En congé forcé depuis que la Ligue nationale de hockey (LNH) a décrété l’arrêt de ses activités, le capitaine de l’Avalanche du Colorado veille sur sa famille à Toronto, d’où est originaire sa conjointe. Il apprécie chaque moment qu’il passe avec sa fille Linnea.

«Nous ne voulons pas regarder trop en avant et penser à ses premiers pas ou ses premiers mots. Nous essayons simplement d’apprécier chaque moment quand il vient», a-t-il avancé dans une vidéoconférence organisée par la LNH, mardi.

«Elle n’a que cinq mois. Elle n’est pas mobile encore. Elle est au stade où elle essaie de rouler et elle peut pratiquement rester assise par elle-même.»

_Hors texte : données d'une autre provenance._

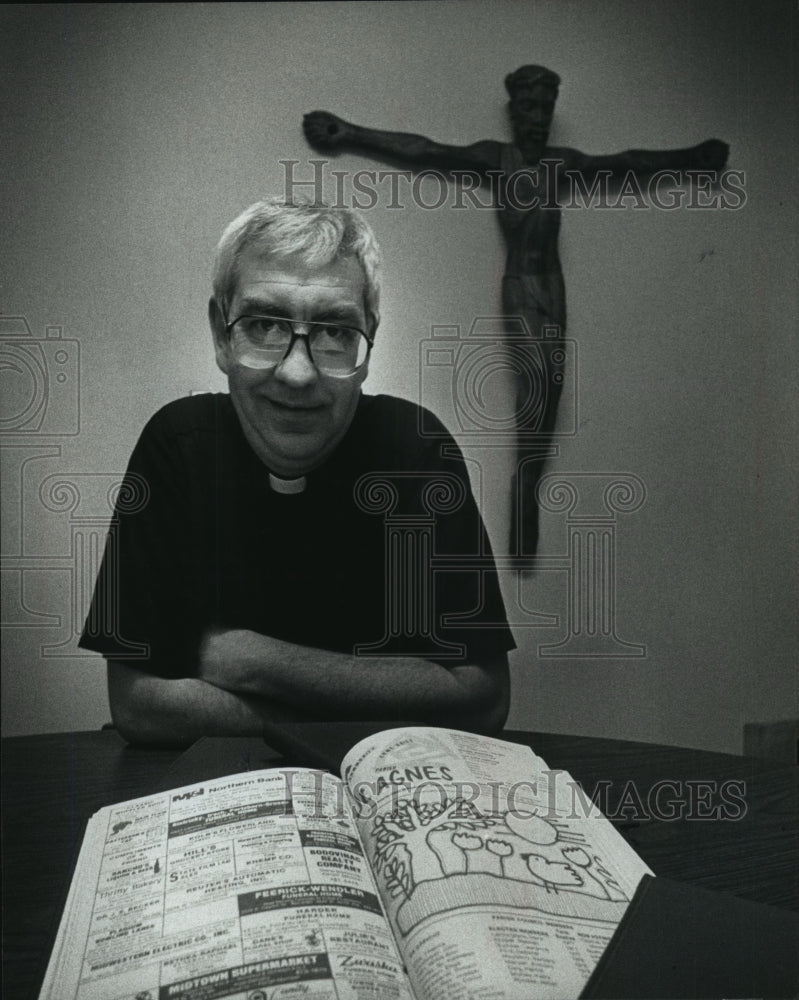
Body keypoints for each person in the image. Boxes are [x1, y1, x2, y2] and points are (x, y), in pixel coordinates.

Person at [79, 199, 514, 745]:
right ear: (221, 334)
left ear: (368, 342)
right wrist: (367, 704)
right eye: (263, 324)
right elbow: (139, 704)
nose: (298, 372)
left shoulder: (415, 451)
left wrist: (255, 661)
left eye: (334, 330)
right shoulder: (177, 445)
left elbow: (484, 699)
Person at [303, 65, 729, 553]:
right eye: (529, 107)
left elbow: (628, 162)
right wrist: (349, 132)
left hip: (554, 284)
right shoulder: (497, 160)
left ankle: (531, 479)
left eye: (545, 108)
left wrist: (693, 158)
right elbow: (426, 150)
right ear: (513, 112)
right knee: (534, 384)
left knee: (553, 384)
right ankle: (524, 487)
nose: (538, 117)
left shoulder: (559, 165)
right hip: (521, 285)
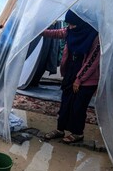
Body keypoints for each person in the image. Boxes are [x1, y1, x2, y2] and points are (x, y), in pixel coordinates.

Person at [41, 10, 100, 144]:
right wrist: (40, 32)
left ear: (81, 23)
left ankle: (77, 133)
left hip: (87, 79)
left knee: (78, 106)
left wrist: (79, 79)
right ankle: (60, 129)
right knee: (65, 103)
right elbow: (57, 33)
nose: (70, 27)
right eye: (69, 25)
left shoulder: (94, 36)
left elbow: (92, 61)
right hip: (71, 73)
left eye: (73, 25)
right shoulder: (71, 31)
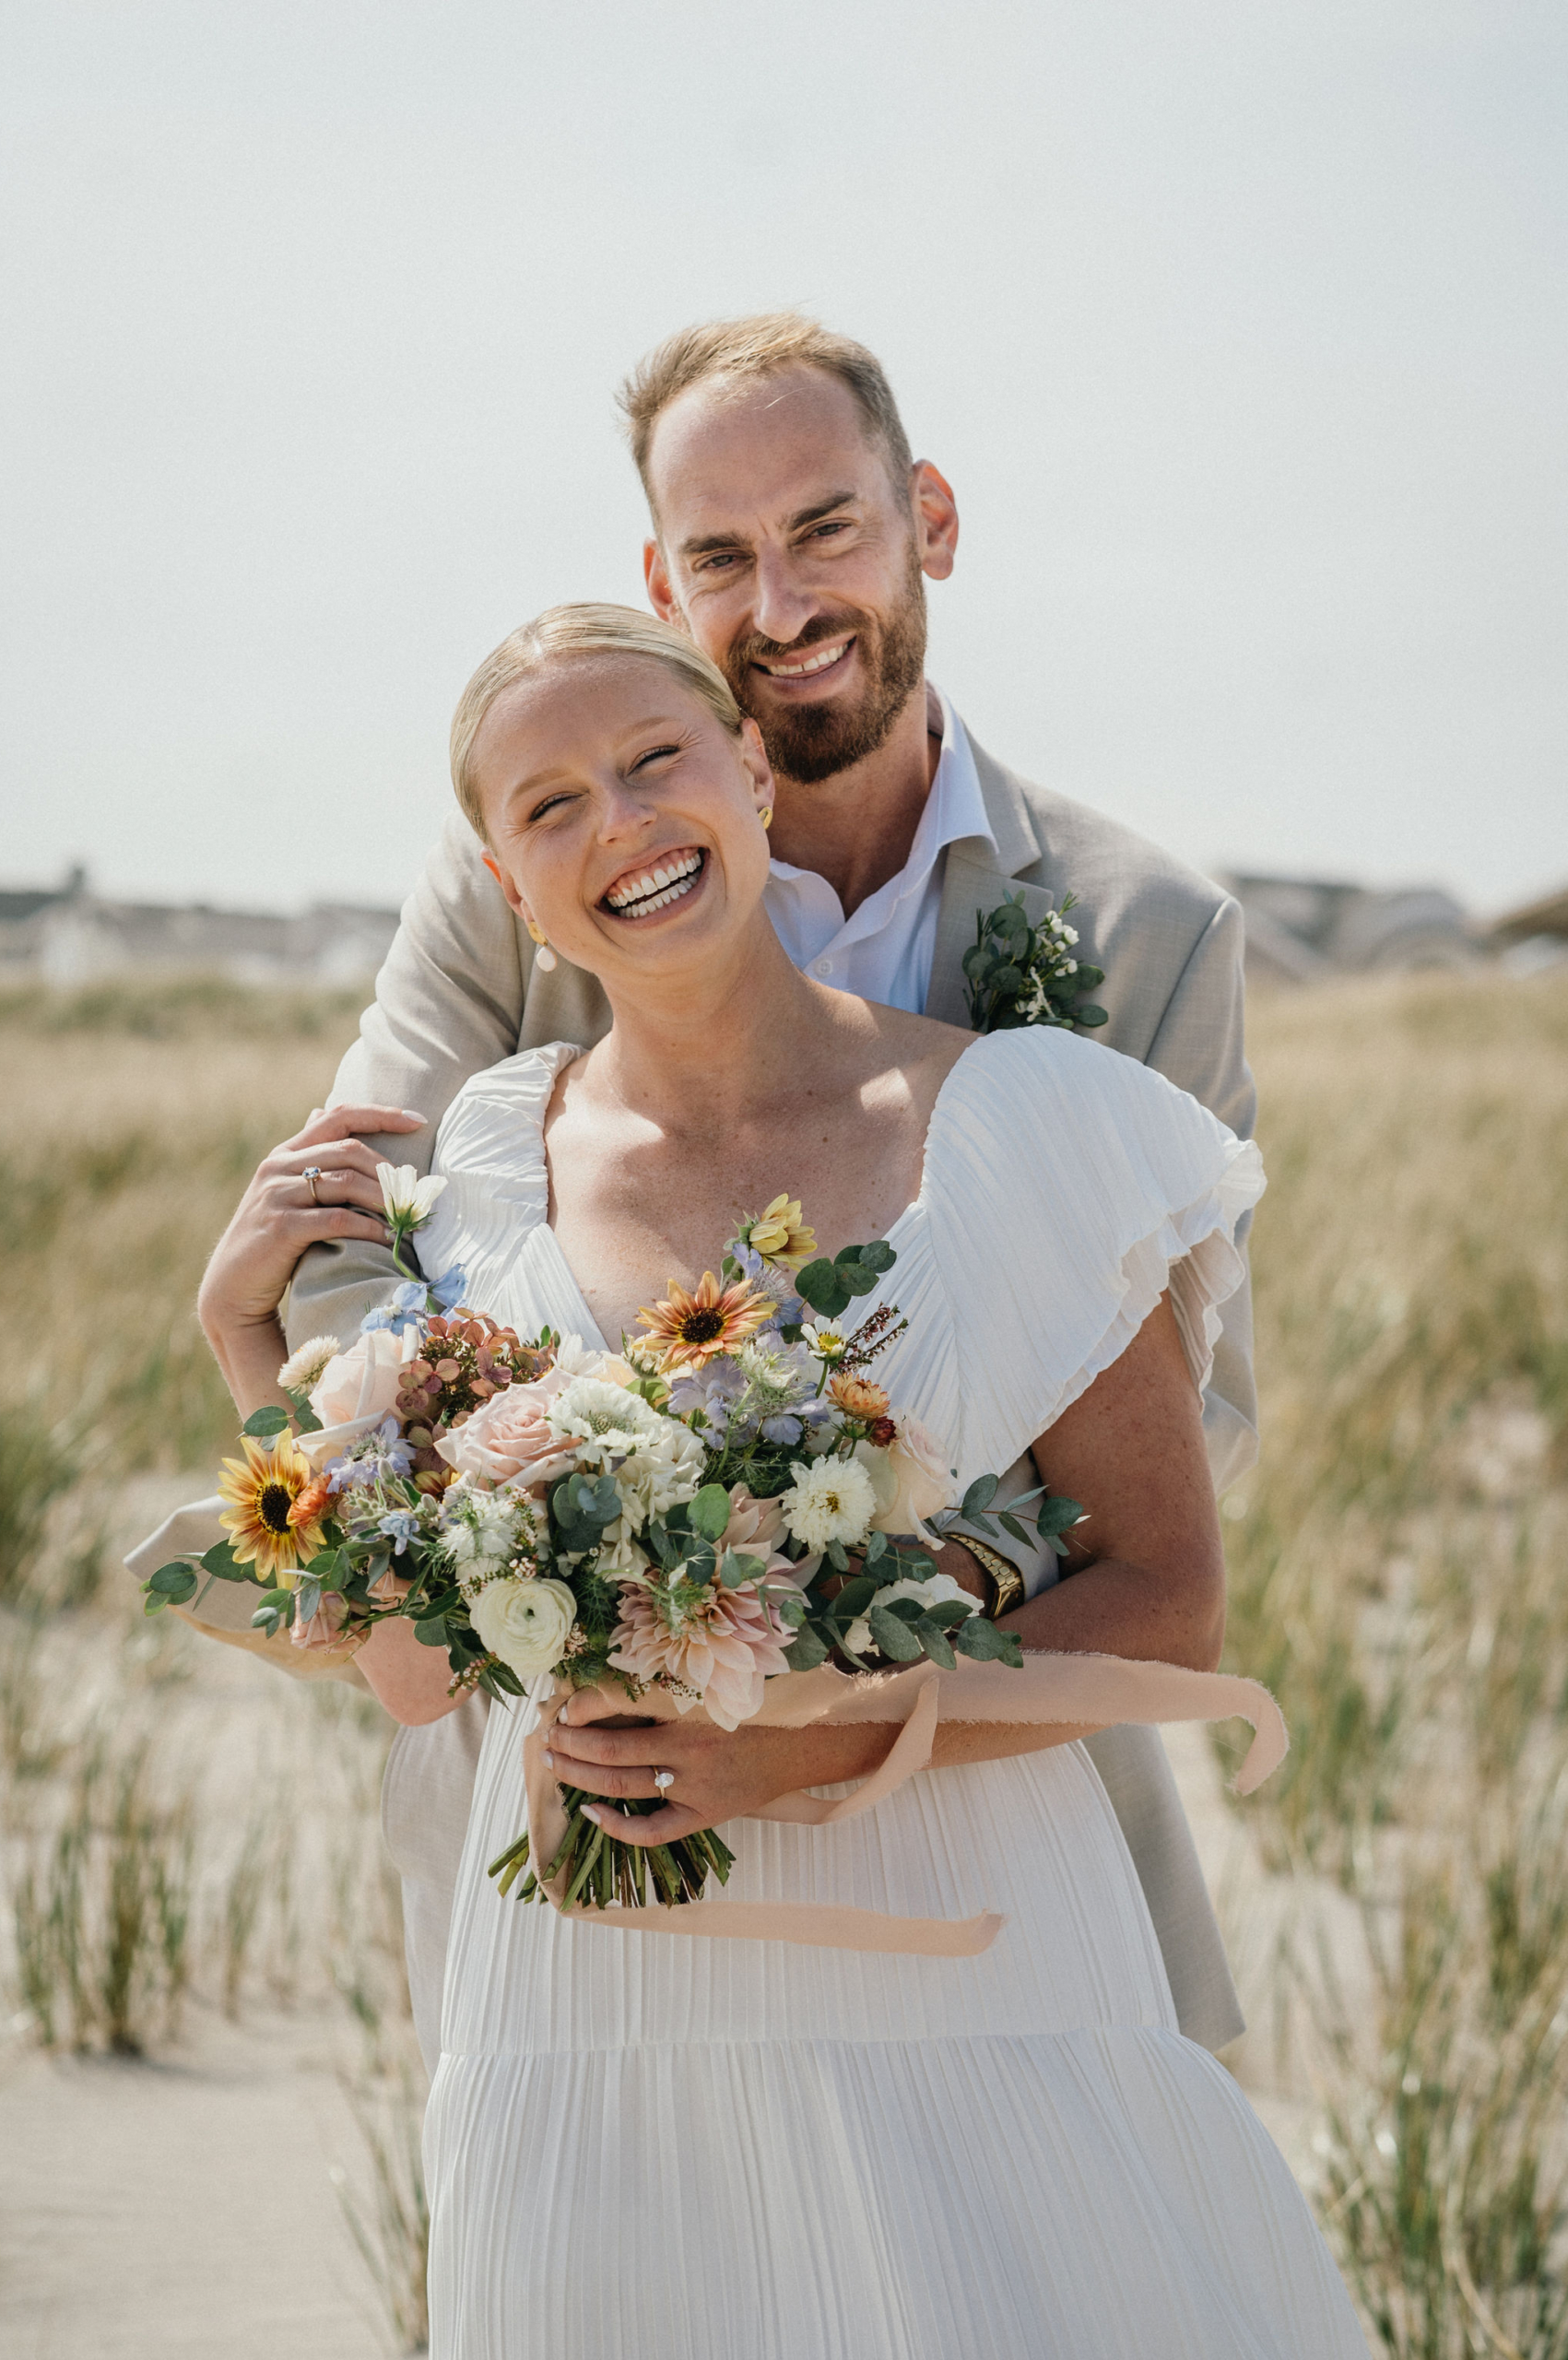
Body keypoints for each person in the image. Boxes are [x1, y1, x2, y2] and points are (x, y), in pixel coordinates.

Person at [200, 604, 1362, 2358]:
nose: (621, 824)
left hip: (974, 1972)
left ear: (750, 768)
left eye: (656, 759)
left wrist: (808, 1740)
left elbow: (1170, 1601)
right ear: (509, 891)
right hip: (594, 2019)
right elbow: (413, 1672)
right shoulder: (480, 1185)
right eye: (549, 805)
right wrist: (243, 1351)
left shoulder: (1031, 1124)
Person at [199, 313, 1256, 2069]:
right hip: (577, 1807)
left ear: (928, 514)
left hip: (979, 1793)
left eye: (827, 528)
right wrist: (579, 1572)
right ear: (660, 574)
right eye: (721, 555)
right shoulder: (535, 868)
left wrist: (801, 1635)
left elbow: (1187, 1425)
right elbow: (350, 1258)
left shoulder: (1144, 932)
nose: (780, 605)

D’ailleurs, s’il apprécie ces moments familiaux, il n’en demeure pas moins que ces moments lui ont ouvert les yeux sur la réalité des femmes de joueurs de hockey, qui doivent prendre soin seules des enfants pendant de longs moments au cours de la saison.

«Évidemment, vous obtenez certainement une appréciation de ce que les femmes et les conjointes traversent quand nous sommes sur la route. C'est un travail qui n’arrête jamais.»

Sur la bonne voie

Sur un autre ordre d’idée, Landeskog a également parlé de ses deux coéquipiers qui ont été touchés par la COVID-19, sans toutefois révéler leur identité.

«Si je me fie aux conversations que j’ai eues avec eux, ils sont en convalescence et ils vont bien», a-t-il expliqué.